═══ SOURCE MATERIAL ═══

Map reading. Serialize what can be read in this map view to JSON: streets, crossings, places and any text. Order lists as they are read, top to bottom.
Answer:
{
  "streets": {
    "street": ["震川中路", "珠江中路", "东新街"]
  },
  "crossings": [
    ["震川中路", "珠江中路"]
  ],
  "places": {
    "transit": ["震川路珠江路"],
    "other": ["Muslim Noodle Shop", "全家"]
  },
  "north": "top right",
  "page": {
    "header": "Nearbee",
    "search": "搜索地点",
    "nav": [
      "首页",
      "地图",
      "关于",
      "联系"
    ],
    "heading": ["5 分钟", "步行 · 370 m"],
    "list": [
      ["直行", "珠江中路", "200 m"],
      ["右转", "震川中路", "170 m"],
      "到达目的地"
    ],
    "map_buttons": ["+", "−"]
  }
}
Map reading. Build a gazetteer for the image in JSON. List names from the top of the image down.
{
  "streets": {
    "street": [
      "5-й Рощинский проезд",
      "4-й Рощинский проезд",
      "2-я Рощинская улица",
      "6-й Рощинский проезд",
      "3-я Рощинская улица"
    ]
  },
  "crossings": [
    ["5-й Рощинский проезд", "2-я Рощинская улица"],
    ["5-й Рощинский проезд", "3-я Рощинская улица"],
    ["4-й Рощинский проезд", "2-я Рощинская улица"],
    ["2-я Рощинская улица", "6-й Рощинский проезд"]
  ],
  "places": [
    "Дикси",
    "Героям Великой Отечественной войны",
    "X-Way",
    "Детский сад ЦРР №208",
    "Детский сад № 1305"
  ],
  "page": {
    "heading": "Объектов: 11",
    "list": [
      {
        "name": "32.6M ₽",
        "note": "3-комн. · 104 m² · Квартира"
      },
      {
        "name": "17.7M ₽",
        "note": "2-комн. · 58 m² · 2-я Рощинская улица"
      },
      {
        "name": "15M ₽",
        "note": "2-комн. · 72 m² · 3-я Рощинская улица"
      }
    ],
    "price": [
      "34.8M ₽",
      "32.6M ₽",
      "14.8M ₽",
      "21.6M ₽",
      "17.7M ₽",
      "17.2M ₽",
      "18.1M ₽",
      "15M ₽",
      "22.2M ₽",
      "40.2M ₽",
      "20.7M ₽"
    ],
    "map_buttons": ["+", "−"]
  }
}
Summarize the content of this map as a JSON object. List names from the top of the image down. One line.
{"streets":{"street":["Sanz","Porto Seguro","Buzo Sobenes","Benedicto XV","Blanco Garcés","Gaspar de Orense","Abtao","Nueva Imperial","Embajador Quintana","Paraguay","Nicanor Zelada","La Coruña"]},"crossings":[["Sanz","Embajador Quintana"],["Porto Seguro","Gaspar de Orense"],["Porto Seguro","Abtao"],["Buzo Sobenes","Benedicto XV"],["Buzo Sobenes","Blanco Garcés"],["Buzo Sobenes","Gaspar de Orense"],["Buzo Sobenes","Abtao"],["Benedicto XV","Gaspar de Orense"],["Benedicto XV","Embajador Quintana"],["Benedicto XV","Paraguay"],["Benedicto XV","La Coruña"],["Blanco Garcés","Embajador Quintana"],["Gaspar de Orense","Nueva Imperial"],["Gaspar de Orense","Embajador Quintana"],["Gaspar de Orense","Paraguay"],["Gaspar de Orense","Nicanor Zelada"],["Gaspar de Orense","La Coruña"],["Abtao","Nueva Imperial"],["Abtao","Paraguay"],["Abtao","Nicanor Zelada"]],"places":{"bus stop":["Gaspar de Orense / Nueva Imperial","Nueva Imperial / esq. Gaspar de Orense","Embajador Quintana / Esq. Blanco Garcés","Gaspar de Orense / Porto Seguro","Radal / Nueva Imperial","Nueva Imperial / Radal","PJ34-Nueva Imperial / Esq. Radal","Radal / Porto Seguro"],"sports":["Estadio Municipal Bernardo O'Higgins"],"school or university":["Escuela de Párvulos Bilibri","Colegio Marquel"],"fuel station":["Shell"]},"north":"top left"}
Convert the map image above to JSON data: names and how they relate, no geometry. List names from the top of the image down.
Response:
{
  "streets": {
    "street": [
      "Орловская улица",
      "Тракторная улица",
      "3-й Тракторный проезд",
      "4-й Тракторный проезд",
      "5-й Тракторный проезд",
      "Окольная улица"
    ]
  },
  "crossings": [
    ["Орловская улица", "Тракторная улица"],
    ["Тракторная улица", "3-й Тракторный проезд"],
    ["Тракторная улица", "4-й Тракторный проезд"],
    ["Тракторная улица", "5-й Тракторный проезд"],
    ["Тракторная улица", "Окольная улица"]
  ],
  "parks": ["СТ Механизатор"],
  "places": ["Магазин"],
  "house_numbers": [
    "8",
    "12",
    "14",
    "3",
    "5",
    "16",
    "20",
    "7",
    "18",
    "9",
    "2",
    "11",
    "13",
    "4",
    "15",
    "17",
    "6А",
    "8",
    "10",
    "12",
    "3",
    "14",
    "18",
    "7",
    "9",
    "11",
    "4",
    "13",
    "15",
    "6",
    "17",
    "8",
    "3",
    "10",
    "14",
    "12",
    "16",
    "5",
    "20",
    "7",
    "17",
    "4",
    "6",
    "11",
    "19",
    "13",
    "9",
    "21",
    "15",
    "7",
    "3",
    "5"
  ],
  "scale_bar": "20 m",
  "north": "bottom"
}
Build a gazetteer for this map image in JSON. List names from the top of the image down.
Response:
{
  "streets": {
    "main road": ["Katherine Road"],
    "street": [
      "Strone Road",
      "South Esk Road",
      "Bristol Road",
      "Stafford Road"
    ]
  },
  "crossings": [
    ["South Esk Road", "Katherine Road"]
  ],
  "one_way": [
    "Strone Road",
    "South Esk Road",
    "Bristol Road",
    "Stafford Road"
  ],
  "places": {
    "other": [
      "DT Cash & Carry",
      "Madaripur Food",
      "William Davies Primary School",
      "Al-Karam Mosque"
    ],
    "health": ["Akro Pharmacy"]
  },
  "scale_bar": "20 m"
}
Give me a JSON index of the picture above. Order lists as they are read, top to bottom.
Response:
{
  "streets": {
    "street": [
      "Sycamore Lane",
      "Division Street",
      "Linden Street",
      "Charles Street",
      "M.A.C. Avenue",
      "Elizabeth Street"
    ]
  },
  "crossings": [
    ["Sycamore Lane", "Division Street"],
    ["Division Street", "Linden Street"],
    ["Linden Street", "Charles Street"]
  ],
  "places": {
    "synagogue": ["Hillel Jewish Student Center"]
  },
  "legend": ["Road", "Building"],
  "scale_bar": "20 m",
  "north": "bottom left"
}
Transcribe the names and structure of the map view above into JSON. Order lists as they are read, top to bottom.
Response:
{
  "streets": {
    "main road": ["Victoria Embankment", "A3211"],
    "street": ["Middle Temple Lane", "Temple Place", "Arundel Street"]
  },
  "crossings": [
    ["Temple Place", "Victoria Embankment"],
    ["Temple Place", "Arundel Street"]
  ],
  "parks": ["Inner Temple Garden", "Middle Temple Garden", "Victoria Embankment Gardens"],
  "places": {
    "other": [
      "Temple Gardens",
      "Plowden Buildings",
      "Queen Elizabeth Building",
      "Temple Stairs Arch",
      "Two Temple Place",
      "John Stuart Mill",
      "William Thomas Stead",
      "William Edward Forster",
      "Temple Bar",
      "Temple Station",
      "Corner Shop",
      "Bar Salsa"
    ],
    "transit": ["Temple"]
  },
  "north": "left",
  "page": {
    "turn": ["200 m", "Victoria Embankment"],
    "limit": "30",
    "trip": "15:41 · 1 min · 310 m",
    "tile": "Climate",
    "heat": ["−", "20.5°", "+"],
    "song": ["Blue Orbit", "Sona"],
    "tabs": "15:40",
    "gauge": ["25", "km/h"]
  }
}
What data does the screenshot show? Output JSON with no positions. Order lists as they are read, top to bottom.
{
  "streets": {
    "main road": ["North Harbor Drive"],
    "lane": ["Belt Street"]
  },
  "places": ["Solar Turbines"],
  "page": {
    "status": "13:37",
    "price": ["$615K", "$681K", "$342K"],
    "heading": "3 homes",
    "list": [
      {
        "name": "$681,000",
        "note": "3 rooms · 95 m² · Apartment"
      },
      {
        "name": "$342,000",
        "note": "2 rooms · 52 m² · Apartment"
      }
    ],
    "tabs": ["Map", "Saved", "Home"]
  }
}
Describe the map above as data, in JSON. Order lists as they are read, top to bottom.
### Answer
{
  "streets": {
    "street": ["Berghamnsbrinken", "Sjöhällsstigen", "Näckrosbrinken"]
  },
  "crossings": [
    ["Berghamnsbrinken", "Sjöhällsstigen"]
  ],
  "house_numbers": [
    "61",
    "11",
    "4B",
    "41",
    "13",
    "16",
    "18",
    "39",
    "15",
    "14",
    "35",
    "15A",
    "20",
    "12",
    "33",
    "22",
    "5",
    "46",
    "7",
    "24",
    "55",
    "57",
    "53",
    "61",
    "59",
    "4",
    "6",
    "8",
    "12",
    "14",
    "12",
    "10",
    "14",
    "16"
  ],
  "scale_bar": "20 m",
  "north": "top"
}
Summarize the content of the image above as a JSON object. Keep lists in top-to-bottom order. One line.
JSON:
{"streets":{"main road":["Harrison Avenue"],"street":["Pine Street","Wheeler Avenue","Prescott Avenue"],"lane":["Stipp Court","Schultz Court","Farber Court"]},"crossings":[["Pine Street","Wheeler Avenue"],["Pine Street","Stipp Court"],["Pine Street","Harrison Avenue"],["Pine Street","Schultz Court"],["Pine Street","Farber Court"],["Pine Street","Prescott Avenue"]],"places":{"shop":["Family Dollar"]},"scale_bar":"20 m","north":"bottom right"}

═══

Beginning with the line that holds "Describe the map" and ending with the last line of the data, copy each line exactly and add nothing.

Describe the map above as data, in JSON. Order lists as they are read, top to bottom.
### Answer
{
  "streets": {
    "street": ["Berghamnsbrinken", "Sjöhällsstigen", "Näckrosbrinken"]
  },
  "crossings": [
    ["Berghamnsbrinken", "Sjöhällsstigen"]
  ],
  "house_numbers": [
    "61",
    "11",
    "4B",
    "41",
    "13",
    "16",
    "18",
    "39",
    "15",
    "14",
    "35",
    "15A",
    "20",
    "12",
    "33",
    "22",
    "5",
    "46",
    "7",
    "24",
    "55",
    "57",
    "53",
    "61",
    "59",
    "4",
    "6",
    "8",
    "12",
    "14",
    "12",
    "10",
    "14",
    "16"
  ],
  "scale_bar": "20 m",
  "north": "top"
}
Summarize the content of the image above as a JSON object. Keep lists in top-to-bottom order. One line.
JSON:
{"streets":{"main road":["Harrison Avenue"],"street":["Pine Street","Wheeler Avenue","Prescott Avenue"],"lane":["Stipp Court","Schultz Court","Farber Court"]},"crossings":[["Pine Street","Wheeler Avenue"],["Pine Street","Stipp Court"],["Pine Street","Harrison Avenue"],["Pine Street","Schultz Court"],["Pine Street","Farber Court"],["Pine Street","Prescott Avenue"]],"places":{"shop":["Family Dollar"]},"scale_bar":"20 m","north":"bottom right"}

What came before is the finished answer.